We also came across the seas, my people:
Romans, Vikings, colonials, the lot of them,
convicts and scoundrels, emperors and ne’er-do-wells.
They came and they saw, they usurped, or were sent.
You came like us, to this lucky country.
You came in hope. We take it from you.
We also heard of the boundless plains;
we, my people, did not like to share.
Advancing ourselves, your foul was our fair.
Fences excluded; excluding, we fenced.
Tall hedges, tall stories: we made our own glories.
You came here for freedom; we came to rule.
I do not recall the home we came from.
You carry yours as a scar, and the ones
before us both know every hill’s name.
I must steal this to call it my own;
I squander what never was mine, and you look
through bars at the freedom we feast on. Our hearts
are never at home.
As a child, I only knew this as the place
where my grandfather was born, the name full
of bright, fiery growth like I saw near home,
our forests full of ferns both red and green.
In history class I learnt this was the scene
of old but living wars, fought, neither won
nor lost. The push of present crime, the pull
of family heritage, rendered this space
neutral. I neither sought it nor fled. Now
in morning light it is still. History stays
where we like it, asleep. Waking, it stings.
Can we find, beneath these sleeping things,
the Redfern when the speech was made? Those days
are passed.

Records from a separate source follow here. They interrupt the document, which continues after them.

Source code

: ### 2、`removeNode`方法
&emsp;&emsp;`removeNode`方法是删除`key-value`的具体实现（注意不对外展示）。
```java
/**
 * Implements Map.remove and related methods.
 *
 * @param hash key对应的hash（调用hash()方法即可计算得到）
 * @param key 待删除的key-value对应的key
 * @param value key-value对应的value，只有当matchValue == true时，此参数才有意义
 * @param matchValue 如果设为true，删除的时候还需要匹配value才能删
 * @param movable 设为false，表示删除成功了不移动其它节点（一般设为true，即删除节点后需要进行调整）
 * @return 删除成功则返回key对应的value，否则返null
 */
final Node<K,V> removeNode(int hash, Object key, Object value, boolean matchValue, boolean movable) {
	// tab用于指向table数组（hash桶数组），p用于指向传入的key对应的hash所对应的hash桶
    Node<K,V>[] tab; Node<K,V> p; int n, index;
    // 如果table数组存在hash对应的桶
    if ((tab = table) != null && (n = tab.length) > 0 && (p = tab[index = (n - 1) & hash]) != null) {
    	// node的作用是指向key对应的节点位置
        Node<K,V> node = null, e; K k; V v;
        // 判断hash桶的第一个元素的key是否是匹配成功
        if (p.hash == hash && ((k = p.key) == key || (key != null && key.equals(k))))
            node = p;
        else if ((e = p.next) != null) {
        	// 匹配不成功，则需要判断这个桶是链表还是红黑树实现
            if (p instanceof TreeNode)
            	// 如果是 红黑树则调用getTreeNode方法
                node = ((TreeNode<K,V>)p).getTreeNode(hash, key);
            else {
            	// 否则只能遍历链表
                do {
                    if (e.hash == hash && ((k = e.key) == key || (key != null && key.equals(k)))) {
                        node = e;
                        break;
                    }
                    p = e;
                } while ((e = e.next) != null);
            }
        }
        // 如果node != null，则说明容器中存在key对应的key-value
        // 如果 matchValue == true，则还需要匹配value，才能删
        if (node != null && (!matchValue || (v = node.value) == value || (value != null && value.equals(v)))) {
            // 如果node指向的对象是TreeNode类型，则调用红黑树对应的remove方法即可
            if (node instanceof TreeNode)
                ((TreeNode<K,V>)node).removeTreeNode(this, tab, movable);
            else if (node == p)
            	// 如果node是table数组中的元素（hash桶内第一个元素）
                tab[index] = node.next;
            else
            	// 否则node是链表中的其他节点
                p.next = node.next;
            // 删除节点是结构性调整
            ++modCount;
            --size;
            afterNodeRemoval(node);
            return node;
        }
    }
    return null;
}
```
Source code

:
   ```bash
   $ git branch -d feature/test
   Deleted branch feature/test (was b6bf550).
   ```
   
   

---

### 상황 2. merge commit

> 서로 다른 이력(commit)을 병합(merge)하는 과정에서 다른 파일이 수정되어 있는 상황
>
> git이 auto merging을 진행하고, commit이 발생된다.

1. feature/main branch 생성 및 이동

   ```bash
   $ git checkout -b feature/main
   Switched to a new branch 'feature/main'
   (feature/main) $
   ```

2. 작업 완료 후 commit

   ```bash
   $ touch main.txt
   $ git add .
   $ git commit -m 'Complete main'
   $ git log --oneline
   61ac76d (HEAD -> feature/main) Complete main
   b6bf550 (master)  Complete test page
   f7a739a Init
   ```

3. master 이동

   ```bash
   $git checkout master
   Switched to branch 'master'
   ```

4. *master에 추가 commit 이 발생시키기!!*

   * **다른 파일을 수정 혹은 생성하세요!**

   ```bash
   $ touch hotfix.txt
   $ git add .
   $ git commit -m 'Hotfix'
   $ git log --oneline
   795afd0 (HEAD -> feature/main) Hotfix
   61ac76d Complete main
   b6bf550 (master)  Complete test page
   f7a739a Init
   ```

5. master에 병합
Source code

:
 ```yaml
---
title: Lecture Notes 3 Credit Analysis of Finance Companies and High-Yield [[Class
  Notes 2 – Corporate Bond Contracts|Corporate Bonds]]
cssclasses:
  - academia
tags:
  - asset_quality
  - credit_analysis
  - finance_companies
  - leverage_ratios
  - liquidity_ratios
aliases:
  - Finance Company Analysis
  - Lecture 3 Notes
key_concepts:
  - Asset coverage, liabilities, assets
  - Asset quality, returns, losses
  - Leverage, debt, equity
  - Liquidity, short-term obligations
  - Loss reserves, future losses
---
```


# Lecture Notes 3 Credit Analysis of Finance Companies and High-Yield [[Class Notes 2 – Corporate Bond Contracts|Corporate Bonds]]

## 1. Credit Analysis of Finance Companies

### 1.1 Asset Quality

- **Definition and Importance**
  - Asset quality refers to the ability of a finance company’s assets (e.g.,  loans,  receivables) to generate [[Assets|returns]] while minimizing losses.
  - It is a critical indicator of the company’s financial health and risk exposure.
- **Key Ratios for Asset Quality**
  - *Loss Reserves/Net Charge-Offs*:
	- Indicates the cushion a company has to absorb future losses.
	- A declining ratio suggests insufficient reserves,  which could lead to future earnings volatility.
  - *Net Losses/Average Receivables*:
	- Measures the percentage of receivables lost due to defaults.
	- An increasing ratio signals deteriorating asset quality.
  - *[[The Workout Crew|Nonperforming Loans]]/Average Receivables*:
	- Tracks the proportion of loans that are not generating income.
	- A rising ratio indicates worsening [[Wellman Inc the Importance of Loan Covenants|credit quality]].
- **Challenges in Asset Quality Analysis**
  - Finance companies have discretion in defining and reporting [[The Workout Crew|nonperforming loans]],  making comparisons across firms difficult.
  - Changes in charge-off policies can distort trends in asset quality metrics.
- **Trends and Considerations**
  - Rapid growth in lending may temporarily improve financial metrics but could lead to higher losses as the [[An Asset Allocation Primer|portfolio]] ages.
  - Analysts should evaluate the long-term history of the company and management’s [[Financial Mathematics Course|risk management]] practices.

The past echoes anyhow.
Did you come here for pearls,
having heard of the Bay
where the oyster-shell waters
open up wide to share?
Have you brought your investors
to see what’s for sale
in the town by the jetty
at old Roebuck Bay?
Have your brought your own tender
to hold as you dive,
or some eager companions
who’ll plunge for your dime?
Have you captured the knowledge
from ancient salt shores?
Will you watch from the shoreline
or dive down yourself?
Dive deep for the oysters;
save grit for the pearl.
The luggers are humming
as they promise the world.
Now the waters are swaying
and the history’s deep.
You should have let birds fly
and left pearls in the sea.
* Blackbirding was the term used for the capturing Aboriginal divers to work on pearl luggers in Broome.